▸ **ЗАДАНИЕ**:
Превратите в нумерованный список строки записей от строки, где есть «Quick Links», до строки, где есть «for the funding», включительно. Пустые строки в список не включайте.

◇ ◇ ◇ ◇ ◇ ◇ ◇

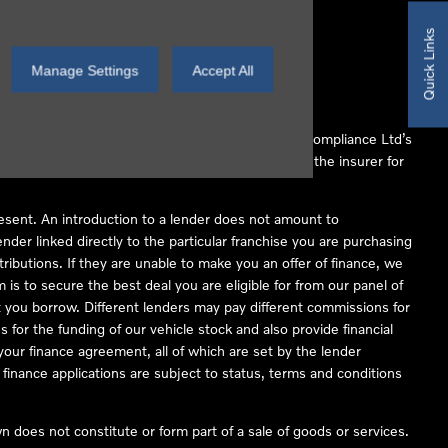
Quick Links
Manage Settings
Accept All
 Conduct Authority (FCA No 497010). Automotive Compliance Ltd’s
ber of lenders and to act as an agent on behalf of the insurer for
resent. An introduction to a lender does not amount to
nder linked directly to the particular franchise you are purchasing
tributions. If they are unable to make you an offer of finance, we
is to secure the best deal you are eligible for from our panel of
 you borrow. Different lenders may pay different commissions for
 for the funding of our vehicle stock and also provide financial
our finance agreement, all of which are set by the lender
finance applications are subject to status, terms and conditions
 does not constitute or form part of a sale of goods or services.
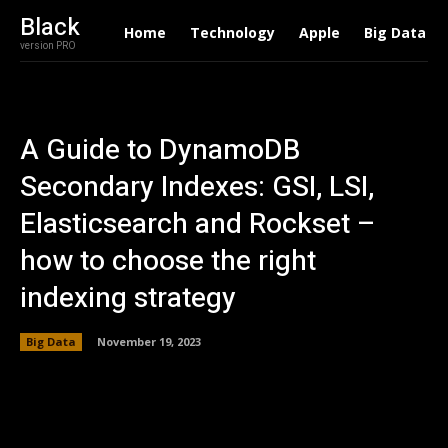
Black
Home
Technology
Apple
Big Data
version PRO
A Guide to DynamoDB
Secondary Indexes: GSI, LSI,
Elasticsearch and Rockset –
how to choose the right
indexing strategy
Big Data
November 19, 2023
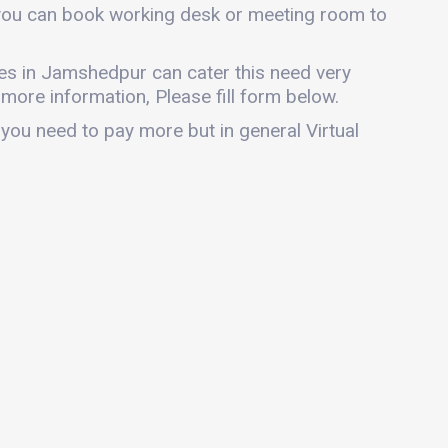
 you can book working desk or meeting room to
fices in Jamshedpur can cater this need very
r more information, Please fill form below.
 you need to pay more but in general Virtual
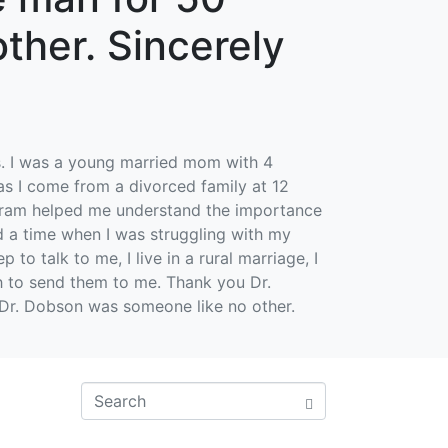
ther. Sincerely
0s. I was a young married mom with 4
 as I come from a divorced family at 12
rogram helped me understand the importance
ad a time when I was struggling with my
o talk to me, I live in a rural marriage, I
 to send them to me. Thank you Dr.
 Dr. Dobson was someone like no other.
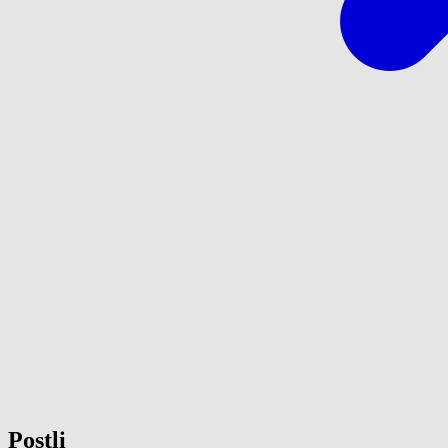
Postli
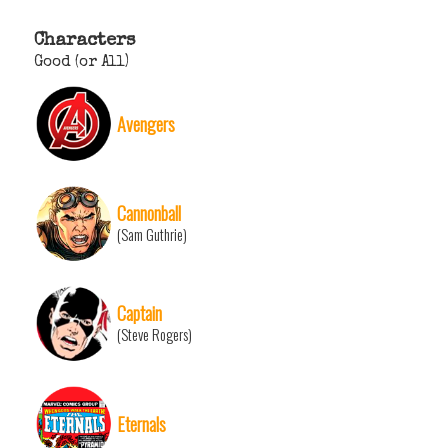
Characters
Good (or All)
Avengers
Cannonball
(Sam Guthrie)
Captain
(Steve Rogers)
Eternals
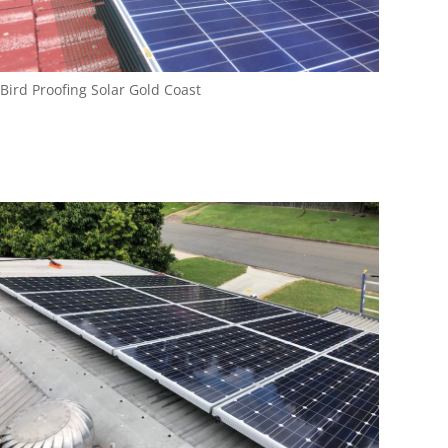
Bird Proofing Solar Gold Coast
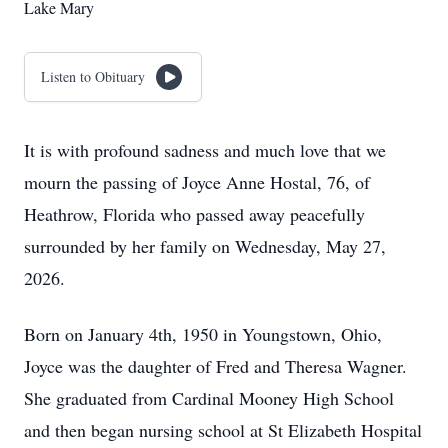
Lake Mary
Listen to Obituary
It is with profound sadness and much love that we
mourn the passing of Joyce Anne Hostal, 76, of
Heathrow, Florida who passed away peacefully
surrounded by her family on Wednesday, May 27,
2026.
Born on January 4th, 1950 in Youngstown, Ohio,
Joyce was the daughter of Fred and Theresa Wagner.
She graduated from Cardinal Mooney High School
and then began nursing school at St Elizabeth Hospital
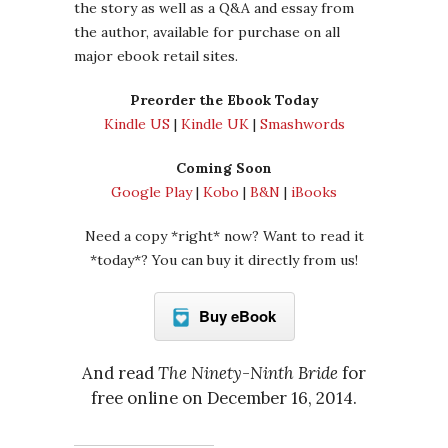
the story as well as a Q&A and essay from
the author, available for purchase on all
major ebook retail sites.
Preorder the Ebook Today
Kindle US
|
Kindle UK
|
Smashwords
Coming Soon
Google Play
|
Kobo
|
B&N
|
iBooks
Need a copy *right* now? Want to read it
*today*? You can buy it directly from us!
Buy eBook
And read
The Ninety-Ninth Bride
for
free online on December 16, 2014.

◇ ◇ ◇ ◇ ◇ ◇ ◇

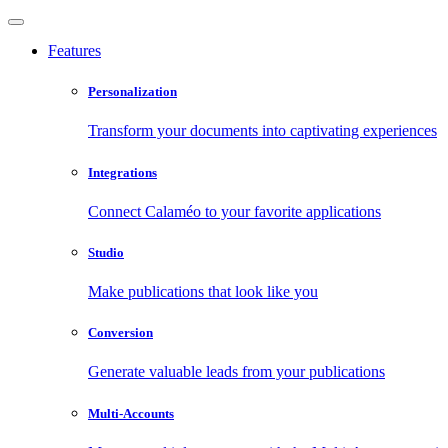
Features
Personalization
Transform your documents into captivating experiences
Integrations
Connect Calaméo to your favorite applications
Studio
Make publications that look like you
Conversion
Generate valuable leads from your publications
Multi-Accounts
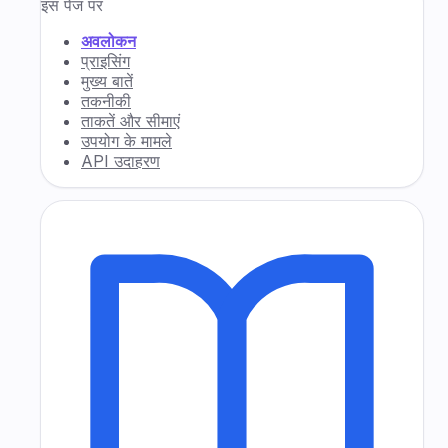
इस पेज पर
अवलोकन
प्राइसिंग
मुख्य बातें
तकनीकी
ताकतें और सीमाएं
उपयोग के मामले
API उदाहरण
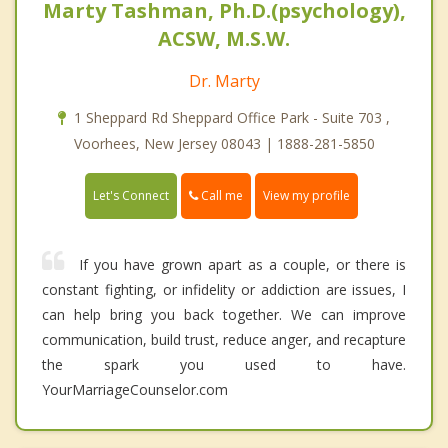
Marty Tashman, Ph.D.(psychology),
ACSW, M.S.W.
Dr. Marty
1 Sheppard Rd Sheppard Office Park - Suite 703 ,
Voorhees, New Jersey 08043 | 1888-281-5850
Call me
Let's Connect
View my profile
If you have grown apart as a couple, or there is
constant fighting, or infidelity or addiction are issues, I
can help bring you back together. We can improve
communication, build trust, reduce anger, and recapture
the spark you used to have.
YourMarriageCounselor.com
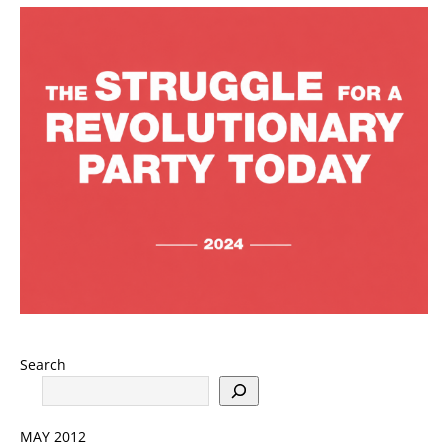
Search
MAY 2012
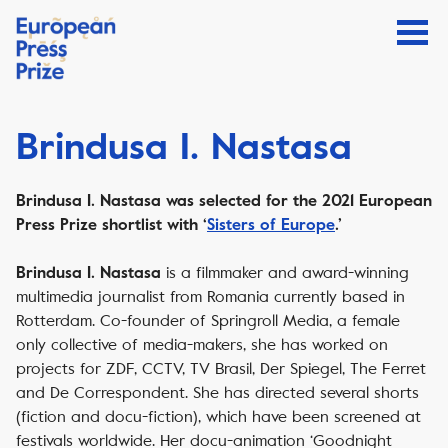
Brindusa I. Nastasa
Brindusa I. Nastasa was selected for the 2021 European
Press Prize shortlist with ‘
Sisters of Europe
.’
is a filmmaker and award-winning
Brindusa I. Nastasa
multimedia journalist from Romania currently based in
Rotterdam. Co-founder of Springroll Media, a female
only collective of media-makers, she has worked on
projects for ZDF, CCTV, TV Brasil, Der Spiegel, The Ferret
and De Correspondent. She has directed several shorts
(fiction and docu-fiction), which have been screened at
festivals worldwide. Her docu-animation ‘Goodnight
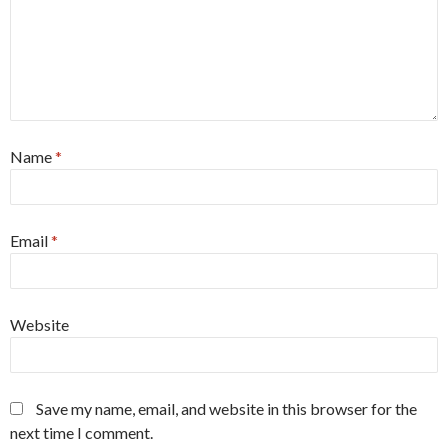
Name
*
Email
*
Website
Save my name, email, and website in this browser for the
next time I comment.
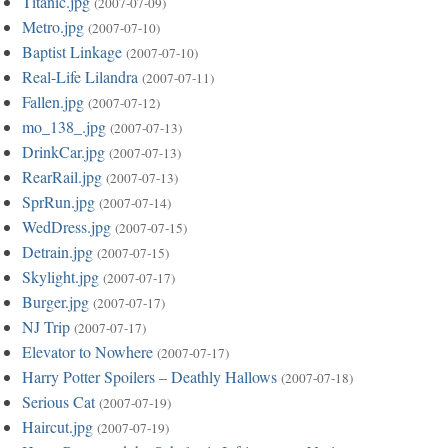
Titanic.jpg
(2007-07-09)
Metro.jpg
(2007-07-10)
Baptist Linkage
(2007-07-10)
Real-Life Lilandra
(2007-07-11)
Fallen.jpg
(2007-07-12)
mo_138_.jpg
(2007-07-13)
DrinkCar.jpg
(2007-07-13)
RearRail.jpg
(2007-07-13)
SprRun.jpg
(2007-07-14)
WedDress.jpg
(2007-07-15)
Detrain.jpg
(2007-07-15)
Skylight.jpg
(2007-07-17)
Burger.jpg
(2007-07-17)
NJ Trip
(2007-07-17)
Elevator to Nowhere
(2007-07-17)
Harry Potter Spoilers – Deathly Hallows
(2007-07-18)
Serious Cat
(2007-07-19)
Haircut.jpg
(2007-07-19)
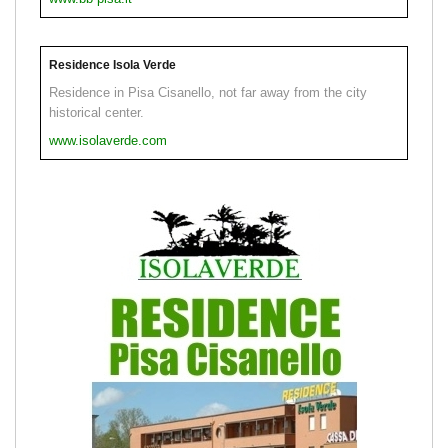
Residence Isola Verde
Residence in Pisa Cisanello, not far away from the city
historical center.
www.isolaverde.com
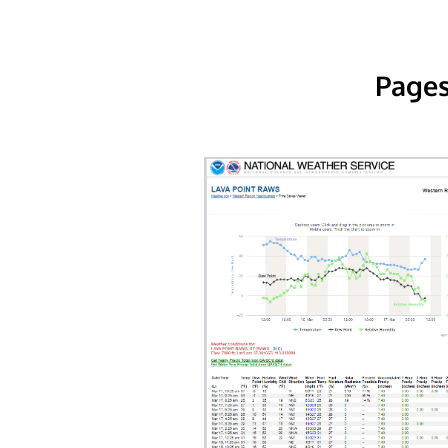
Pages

◇ ◇ ◇ ◇ ◇ ◇ ◇

▸ **РЕШЕНИЕ ЗАДАНИЯ**:
1. Quick Links
2. Manage Settings
3. Accept All
4.  Conduct Authority (FCA No 497010). Automotive Compliance Ltd’s
5. ber of lenders and to act as an agent on behalf of the insurer for
6. resent. An introduction to a lender does not amount to
7. nder linked directly to the particular franchise you are purchasing
8. tributions. If they are unable to make you an offer of finance, we
9. is to secure the best deal you are eligible for from our panel of
10.  you borrow. Different lenders may pay different commissions for
11.  for the funding of our vehicle stock and also provide financial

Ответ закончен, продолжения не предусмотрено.